The biggest caveat for this technique is that, if you have a large number of workers trying to pull off this queue and a large number of jobs feeding them, they may spend some time stepping through jobs and trying to acquire a lock. In practice, most of the apps I’ve worked on have fewer than a dozen background workers, and the cost is not likely to be significant.
Use Case 2: Application Locks
Let’s imagine that you have a synchronization routine with a third-party service, and you only want one instance of it running for any given user across all server processes. This is another common application I’ve seen for Redis: distributed locking.

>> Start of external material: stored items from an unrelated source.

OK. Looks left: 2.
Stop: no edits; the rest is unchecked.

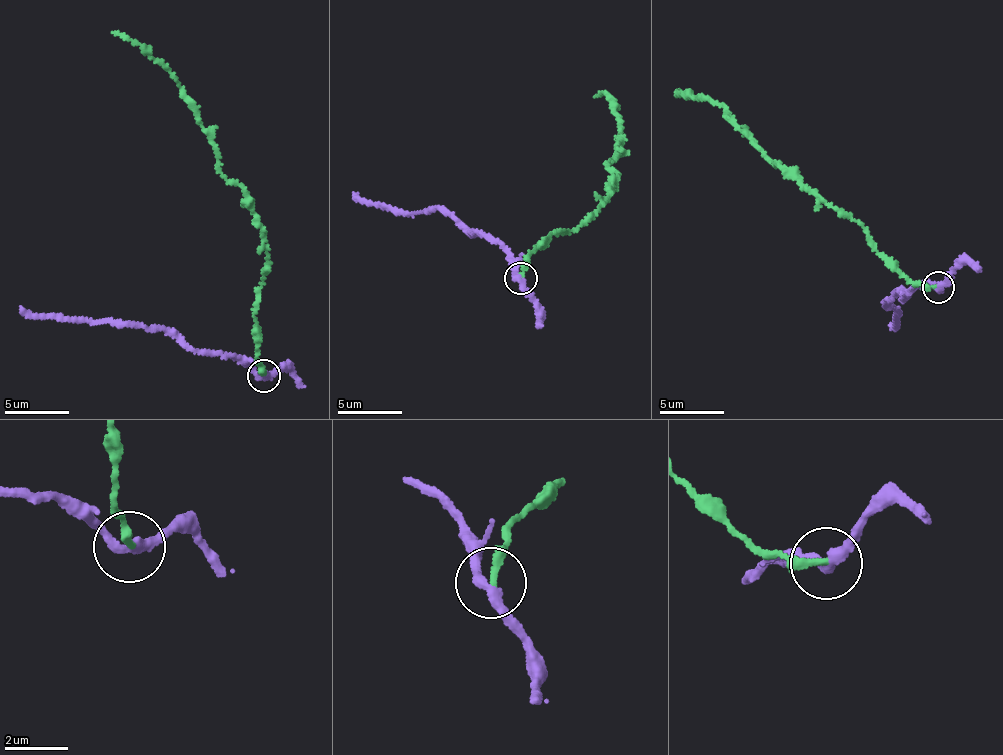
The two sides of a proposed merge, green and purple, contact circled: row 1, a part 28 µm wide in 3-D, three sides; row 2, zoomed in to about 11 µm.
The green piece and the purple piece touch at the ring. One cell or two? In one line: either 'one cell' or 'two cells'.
two cells

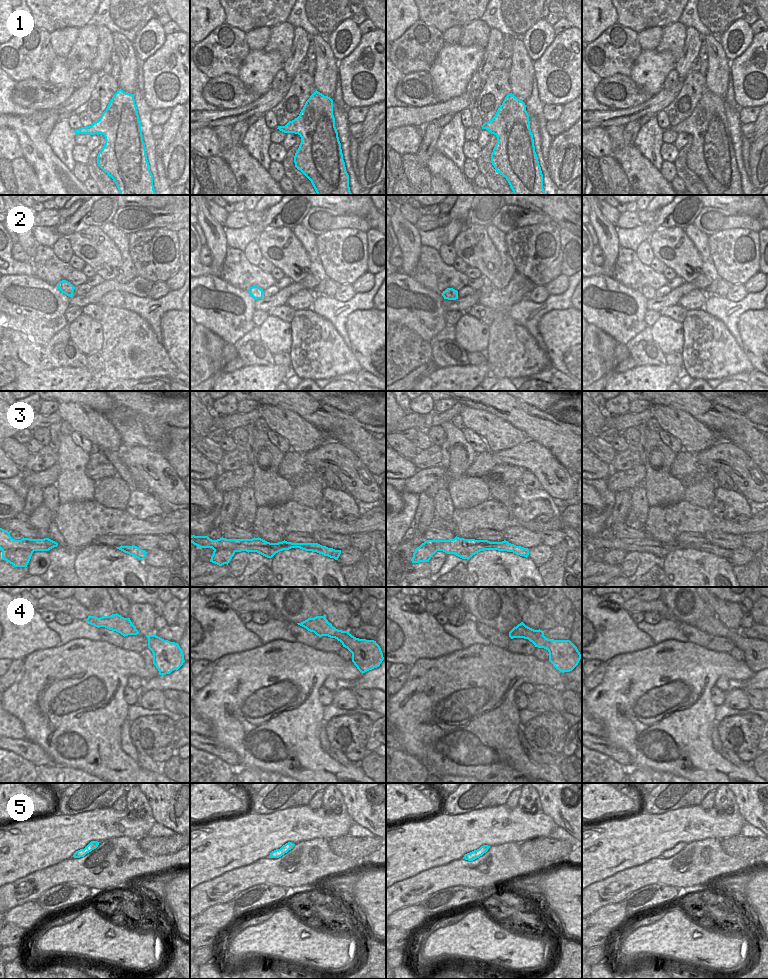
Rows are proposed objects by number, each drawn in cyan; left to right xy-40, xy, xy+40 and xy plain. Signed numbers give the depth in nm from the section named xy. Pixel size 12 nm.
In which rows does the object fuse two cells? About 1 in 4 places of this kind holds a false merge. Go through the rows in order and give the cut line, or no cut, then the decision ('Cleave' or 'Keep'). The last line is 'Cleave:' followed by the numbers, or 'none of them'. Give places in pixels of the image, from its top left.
1: No split. Keep
2: No split. Keep
3: Split along xy-40 (2, 550), (30, 550), (32, 552). Cleave
4: No split. Keep
5: No split. Keep
Cleave: 3.

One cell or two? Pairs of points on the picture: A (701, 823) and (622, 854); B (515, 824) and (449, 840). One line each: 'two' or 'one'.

PostgreSQL can achieve this as well using its advisory locks. Advisory locks allow you to leverage the same locking engine PostgreSQL uses internally for your own application-defined purposes.
Use Case 3: Pub/Sub
I saved the coolest example for last: pushing events to your active clients. For example, say you need to notify a user that they have a new message available to read. Or perhaps you’d like to stream data to the client as it becomes available. Typically, web sockets are the transport layer for these events while Redis serves as the Pub/Sub engine.
However, since version 9, PostgreSQL also provides this functionality via the LISTEN
and NOTIFY
statements. Any PostgreSQL client can subscribe (LISTEN
) to a particular message channel, which is just an arbitrary string. When any other client sends a message (NOTIFY
) on that channel, all other subscribed clients will be notified. Optionally, a small message can be attached.
If you happen to be using Rails and ActionCable, using PostgreSQL is even supported out of the box.
Taking Full Advantage of PostgreSQL
Redis fundamentally fills a different niche than PostgreSQL and excels at things PostgreSQL doesn’t aspire to. Examples include caching data with TTLs and storing and manipulating ephemeral data.
However, PostgreSQL has a lot more capabilities than you may expect when you approach it from the perspective of just another SQL database or some mysterious entity that lives behind your ORM.
There’s a good chance that the things you’re using Redis for may actually be good tasks for PostgreSQL as well. It may be a worthy tradeoff to skip Redis and save on the operational costs and development complexity of relying on multiple data services.